Interminables journées ! On rêve d’un chapitre où l’on noterait le cri, l’odeur, les sensations indéterminées qui flottent sur chacun des grands pays romanesques du monde… J’ai dans l’oreille le cri fou des femmes liguriennes, vendeuses de poisson, et de qui la voix se brise en sanglots, en rires, je ne sais, vers neuf heures, par un clair soleil, au fond des basses rues du Vieux-Nice... Les appels variés des marchands qui poussent leurs charrettes dans la boue du Paris matinal remuent et raniment les sensations fortes et vagues que j’avais, il y a vingt ans, jeune provincial fraîchement débarqué de Lorraine... Et comme l’avertissement mélancolique des gondoliers de Venise s’accorde au clapotis des noirs petits canaux, les deux, trois cris de l’agoyate poussant sa bête, s’associent étroitement avec le soleil, le cail- loutis et les yeux brûlés du Péloponèse. Hourri... Oxo...Ce sont juste les syllabes gutturales que Wagner prête aux Walkyries,

Sa Gundry, qui dans Parsifal aspire à servir, n’a qu’à se faire mener de Phigalie à Olympie : le nez à terre, elle se repaîtra de toutes les joies de l’humiliation, et même de cela sans plus.
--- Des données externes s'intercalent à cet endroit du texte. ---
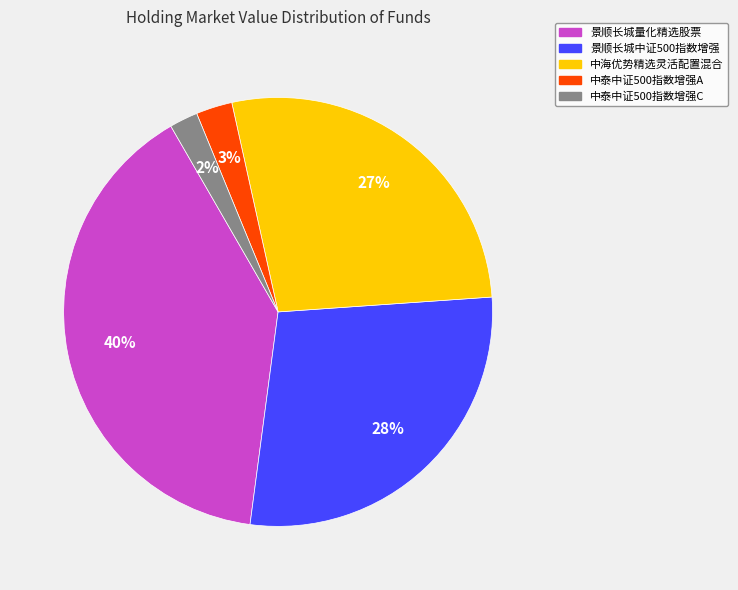

Rank the categories by value from lowest to highest.

中泰中证500指数增强C, 中泰中证500指数增强A, 中海优势精选灵活配置混合, 景顺长城中证500指数增强, 景顺长城量化精选股票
J’arrivai vite à regretter les pâturages de France. Dans les misérables khani ou bien sur le dos de ma bête, je rêvais, il m’en souvient, de la vallée, si drue de verdure, où des peupliers, des platanes et des tilleuls fraîchissent autour de Nogent-sur-Seine. Parmi ses grandes prairies et annoncée vers Paris par une allée couverte, que Nogent-sur-Seine est aimable, d’agrémeul naturel, avec son fleuve et ses canaux, où transparaît une forêt d’algues éternellement peignée par le courant ! Le bruit des vannes, l’odeur saine des joncs et des arbres, les glycines qui pendent des modestes maisons, toute cette atmosphère de nos campagnes françaises que nous avons parfois méconnue, mais où notre énergie peut travailler, comme un moteur barbote dans sa graisse, ah ! que nous la regrettions sur l’échine de la bête qui nous menait, avec trente siècles de retard, aux jeux olympiques, c’est-à-dire en face du secret essentiel de la Grèce.